Elvis est très surpris. C’est bien jeune pour partir travailler tout seul, sans famille, sans rien. Quinze ans, c’est l’âge de Maurice Lecointre, qui est en neuvième année et qui passe son temps à rigoler en classe au lieu d’écouter monsieur Cormier. Elvis le voit mal à la pêche, lui…
– Ça te surprend, hein ? La vie était ben dure dans le temps. Tous les p’tits gars qui venaient icitte, ils avaient pas peur de l’ouvrage. Il fallait ben manger pis rapporter des sous à leur mère en plus.

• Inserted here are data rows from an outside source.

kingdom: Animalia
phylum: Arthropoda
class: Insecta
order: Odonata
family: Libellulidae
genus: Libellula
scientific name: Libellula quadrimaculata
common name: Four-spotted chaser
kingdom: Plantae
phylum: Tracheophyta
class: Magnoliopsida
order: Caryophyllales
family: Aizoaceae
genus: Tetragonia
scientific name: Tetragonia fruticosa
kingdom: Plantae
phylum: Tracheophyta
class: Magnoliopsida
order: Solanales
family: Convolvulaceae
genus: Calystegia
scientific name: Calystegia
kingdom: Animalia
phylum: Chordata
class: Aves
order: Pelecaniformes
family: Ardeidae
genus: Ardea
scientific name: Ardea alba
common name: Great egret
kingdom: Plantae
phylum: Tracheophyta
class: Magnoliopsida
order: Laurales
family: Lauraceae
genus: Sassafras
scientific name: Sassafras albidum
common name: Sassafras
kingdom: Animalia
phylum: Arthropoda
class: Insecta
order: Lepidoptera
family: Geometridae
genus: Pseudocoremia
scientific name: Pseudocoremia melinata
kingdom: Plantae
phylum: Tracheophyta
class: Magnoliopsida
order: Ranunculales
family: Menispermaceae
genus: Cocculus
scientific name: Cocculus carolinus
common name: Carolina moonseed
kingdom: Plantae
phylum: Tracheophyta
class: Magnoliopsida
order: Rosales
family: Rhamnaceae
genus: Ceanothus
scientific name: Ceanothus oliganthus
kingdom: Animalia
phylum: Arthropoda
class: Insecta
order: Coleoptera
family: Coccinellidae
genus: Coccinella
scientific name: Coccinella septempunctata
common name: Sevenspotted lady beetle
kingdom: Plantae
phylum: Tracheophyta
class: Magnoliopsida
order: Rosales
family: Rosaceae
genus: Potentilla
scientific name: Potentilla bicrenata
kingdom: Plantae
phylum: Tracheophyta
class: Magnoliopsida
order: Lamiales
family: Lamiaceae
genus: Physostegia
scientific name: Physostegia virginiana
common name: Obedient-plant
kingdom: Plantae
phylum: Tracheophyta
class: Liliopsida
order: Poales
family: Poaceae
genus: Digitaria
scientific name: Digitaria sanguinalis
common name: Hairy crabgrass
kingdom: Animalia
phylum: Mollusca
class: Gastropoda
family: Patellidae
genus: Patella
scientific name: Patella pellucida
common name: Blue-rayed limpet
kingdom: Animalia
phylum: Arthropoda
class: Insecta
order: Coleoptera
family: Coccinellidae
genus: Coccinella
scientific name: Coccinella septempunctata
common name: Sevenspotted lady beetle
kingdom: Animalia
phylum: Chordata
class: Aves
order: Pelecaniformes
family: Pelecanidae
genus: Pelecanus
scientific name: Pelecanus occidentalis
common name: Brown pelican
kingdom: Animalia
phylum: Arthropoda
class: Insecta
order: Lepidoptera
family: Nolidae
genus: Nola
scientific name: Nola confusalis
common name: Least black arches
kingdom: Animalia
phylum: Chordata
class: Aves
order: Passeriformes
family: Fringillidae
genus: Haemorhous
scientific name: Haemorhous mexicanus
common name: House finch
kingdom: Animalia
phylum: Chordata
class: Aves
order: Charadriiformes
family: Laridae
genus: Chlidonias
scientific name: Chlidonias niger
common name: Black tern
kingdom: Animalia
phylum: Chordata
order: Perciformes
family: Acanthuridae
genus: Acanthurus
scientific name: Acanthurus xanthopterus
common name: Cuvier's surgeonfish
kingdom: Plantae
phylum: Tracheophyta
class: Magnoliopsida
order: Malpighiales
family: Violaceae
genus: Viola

Pendant un moment, en silence, Elvis et son grand-père regardent l’île – plus rouge encore dans le soleil qui commence à baisser –, le grand-père perdu dans ses souvenirs et le petit-fils essayant d’imaginer à quoi pouvait bien ressembler cette île qu’il a toujours connue déserte.
– Elvis, faut que tu viennes !
– V’là Anne, dit le grand-père en se retournant, tout heureux de voir sa petite-fille.
– Maman a besoin de toi à la maison.
Finies les rêveries, il faut obéir. Son père le regarde du coin de l’œil, ce n’est pas le moment de se plaindre ou de traîner. Anne appuie sa bicyclette sur le cabestan et descend s’asseoir à son tour à côté de son papy. « C’est elle qui aura droit à la suite des histoires, soupire Elvis. Elle me racontera ce soir. » Sa petite sœur de neuf ans lui raconte tout.
En pédalant pour rentrer à la maison, le long de l’unique rue qui traverse le village au bord de la côte, Elvis regarde l’île Rouge comme s’il la voyait pour la première fois. Où étaient les maisons ? Les cabanes ? Où les pêcheurs laissaient-ils leurs doris ?
Dans la douceur de ce soir de printemps, dans l’air qui sent bon le sel des vagues, une idée naît dans la tête d’Elvis Bozec.